Selected excerpt:
The Universities and Colleges Basketball League (UCBL) is a collegiate basketball tournament based in the Philippines, which was established in 2016. The inaugural season of the UCBL officially opened on October 8, 2016 with seven competing schools from Metro Manila and nearby provinces competing in the tournament.

Organized by the Universities and Colleges Athletic League, Inc. (UCAL), headed by the league's president Franklin Evidente, UCBL's mission is to give better opportunities for aspiring players as well as showcase their talents in the hard court. In addition, the league will provide better officiating of the games and to give the players and teams the opportunity to be seen on national television.

All games are to be held at the Paco Arena every Mondays and Thursdays, The Live telecast of the games are aired on Smart Sports through livestreaming coverage provided by Smart Communications. 

The group of referees from the Samahang Basketbol ng Pilipinas were tapped to officiate the games.

Listed entries:
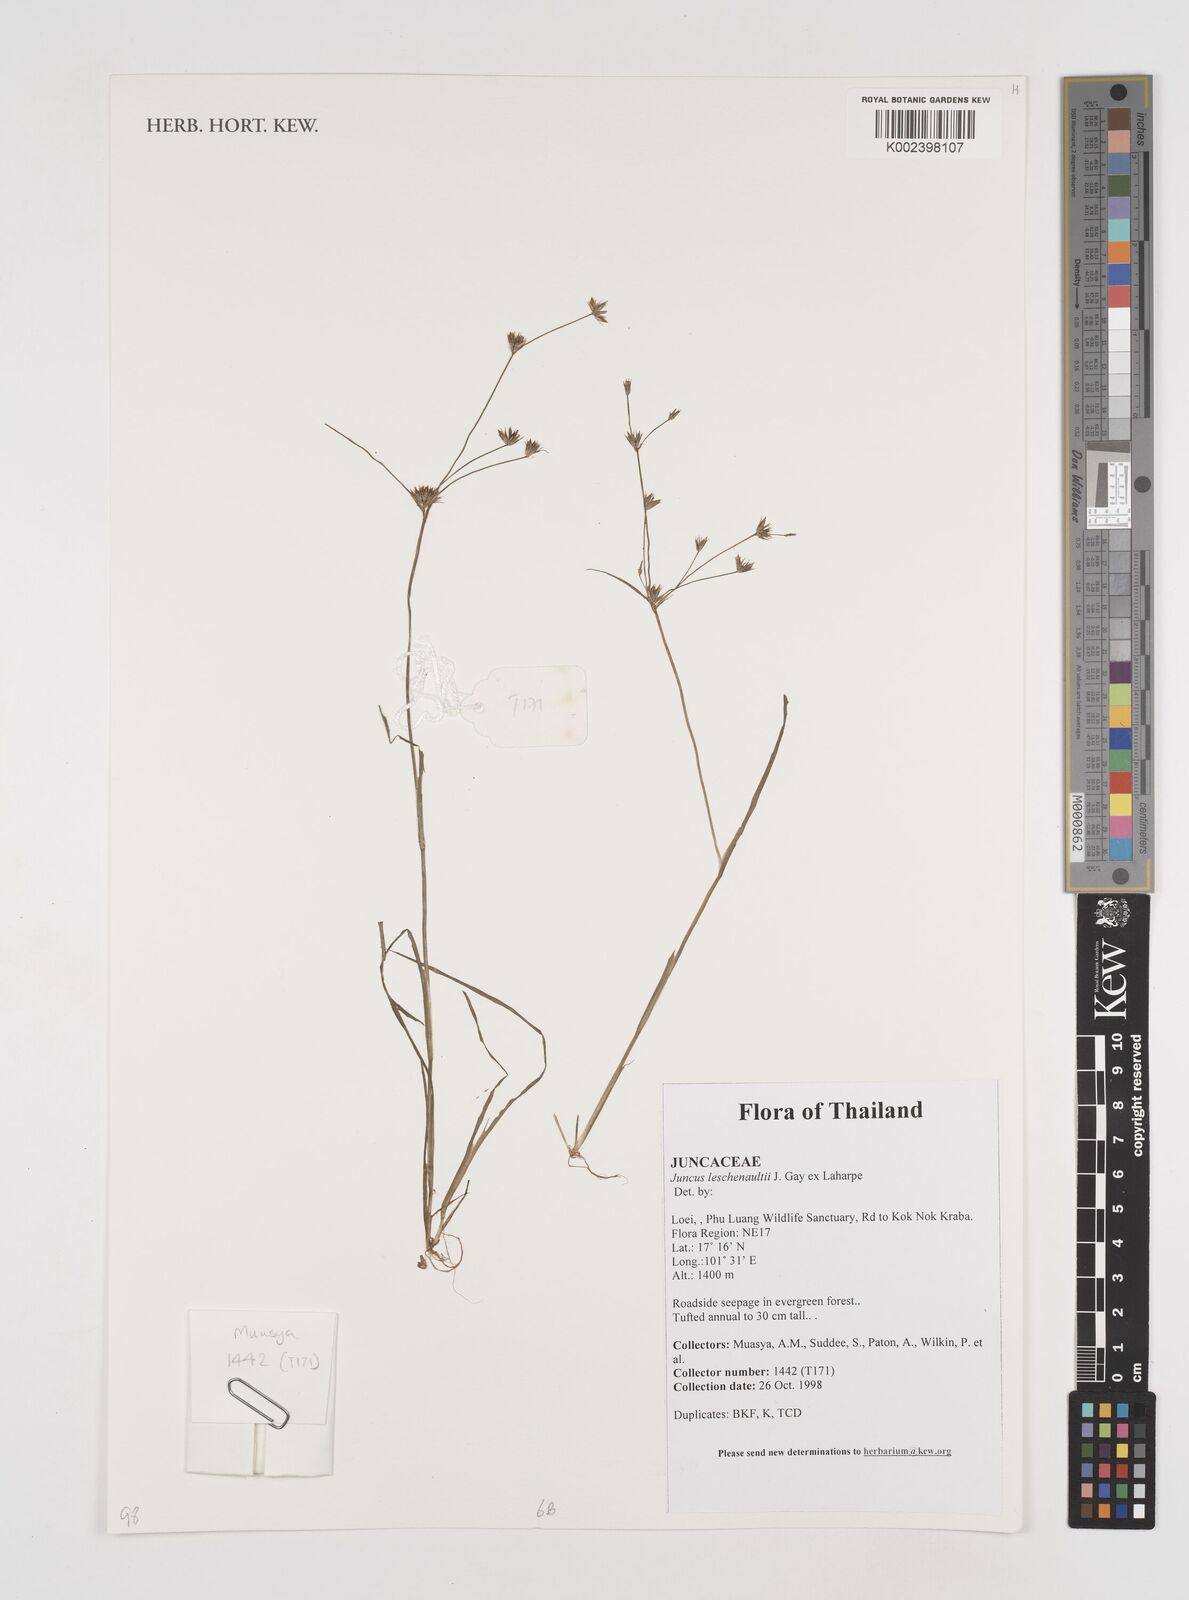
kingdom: Plantae
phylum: Tracheophyta
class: Liliopsida
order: Poales
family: Juncaceae
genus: Juncus
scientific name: Juncus prismatocarpus
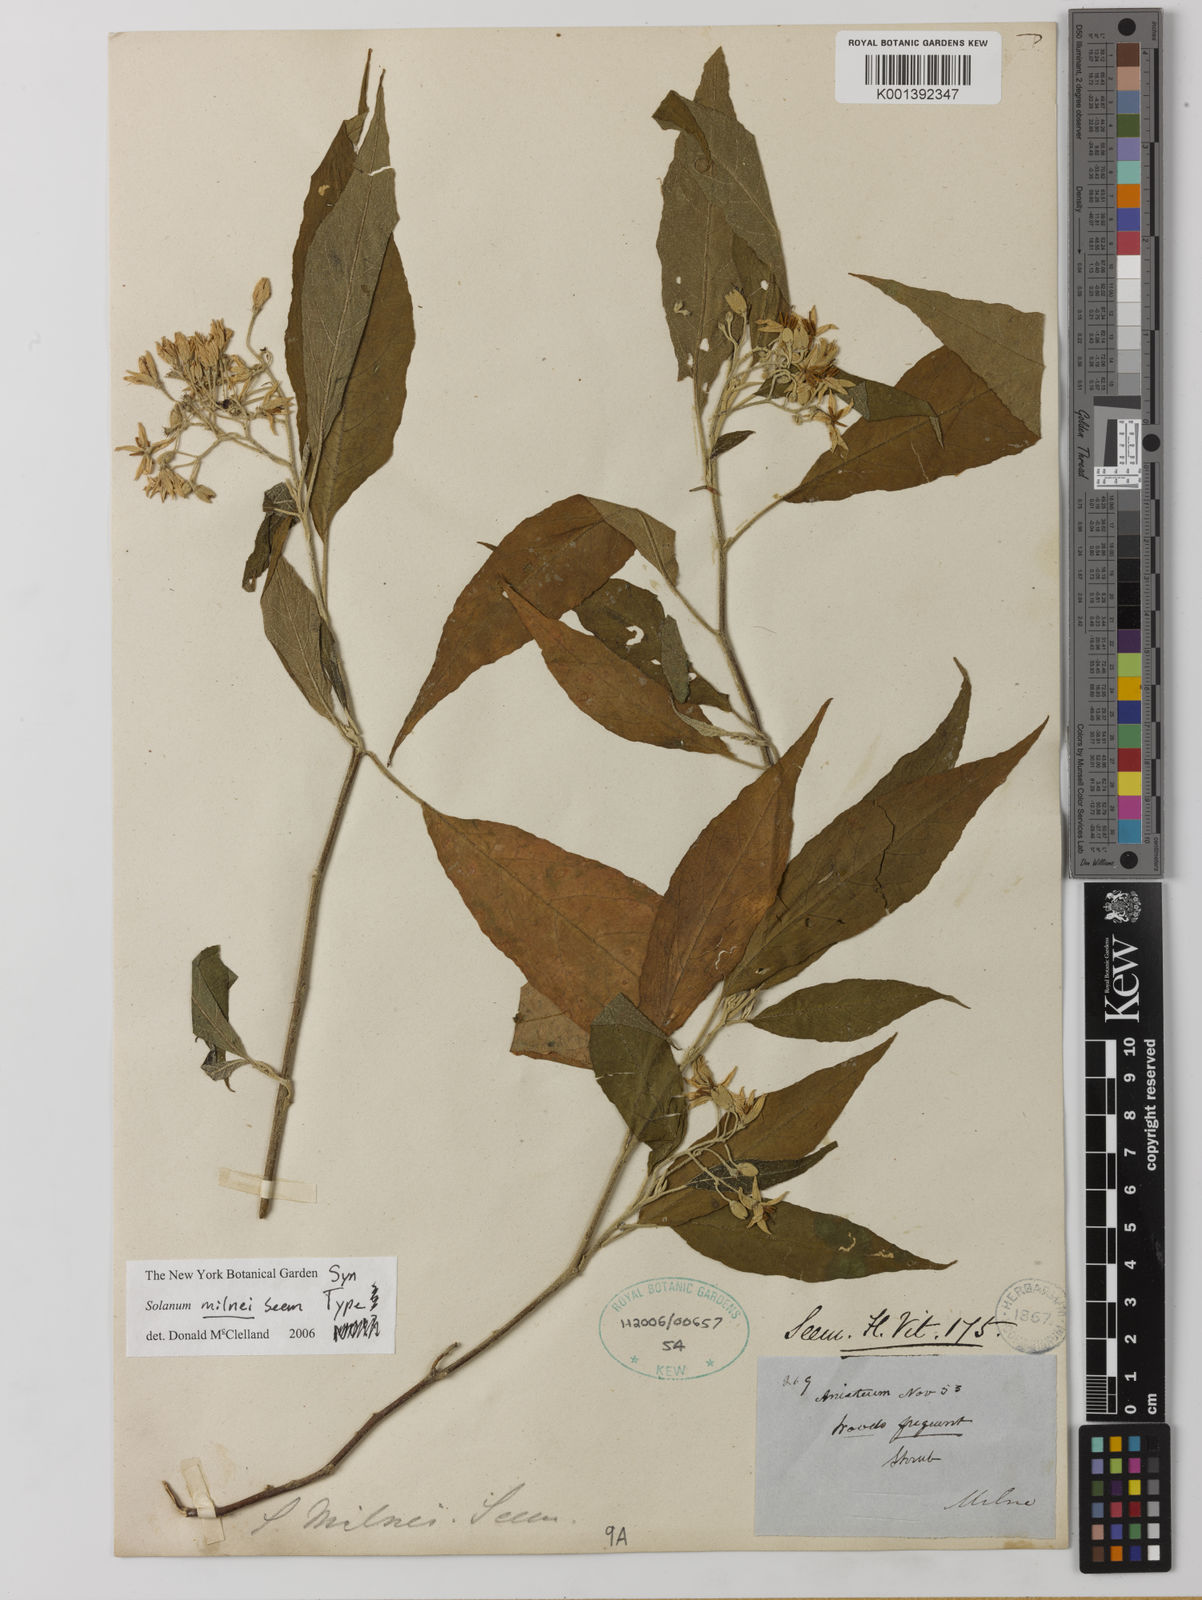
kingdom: Plantae
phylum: Tracheophyta
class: Magnoliopsida
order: Solanales
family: Solanaceae
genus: Solanum
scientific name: Solanum milnei
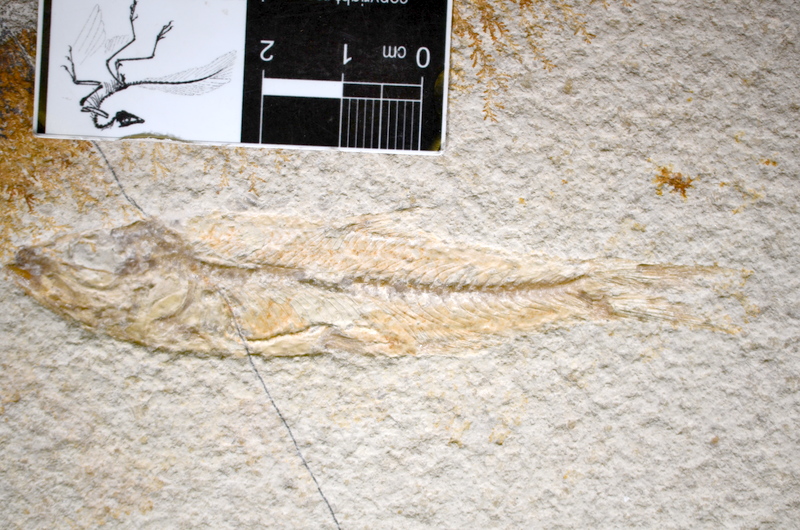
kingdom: Animalia
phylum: Chordata
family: Ascalaboidae
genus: Ascalabos
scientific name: Ascalabos voithii
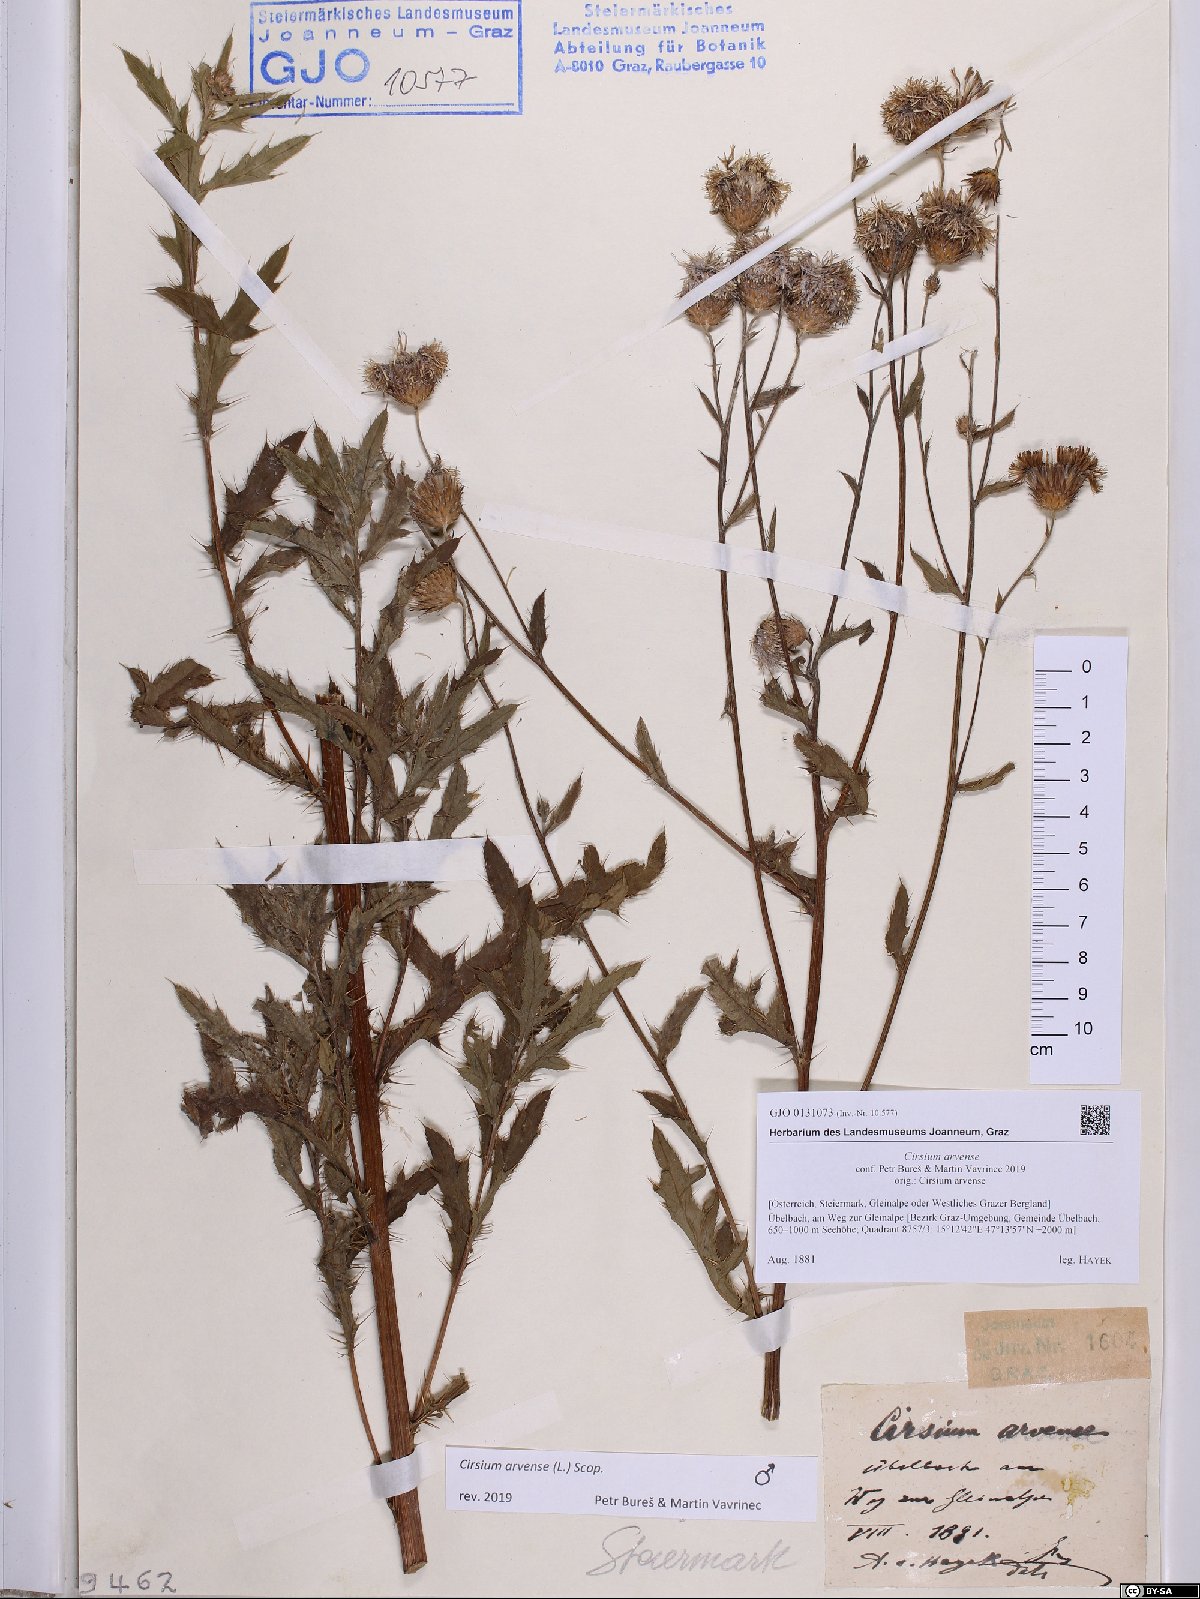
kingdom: Plantae
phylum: Tracheophyta
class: Magnoliopsida
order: Asterales
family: Asteraceae
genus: Cirsium
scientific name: Cirsium arvense
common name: Creeping thistle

Complete the following:
1. Reproduce the league text word for word from "The Universities and Colleges Basketball" up to and including "in the tournament.".
2. Answer these questions using the league text:
(a) On what date did the league's inaugural season officially open?
(b) At what venue are all games held?
(c) Which group's referees were tapped to officiate the games?
The entries stand apart from the league text and do not belong to it.

Answers to each task:
1.
The Universities and Colleges Basketball League (UCBL) is a collegiate basketball tournament based in the Philippines, which was established in 2016. The inaugural season of the UCBL officially opened on October 8, 2016 with seven competing schools from Metro Manila and nearby provinces competing in the tournament.

2.
(a) October 8, 2016
(b) The Paco Arena
(c) The Samahang Basketbol ng Pilipinas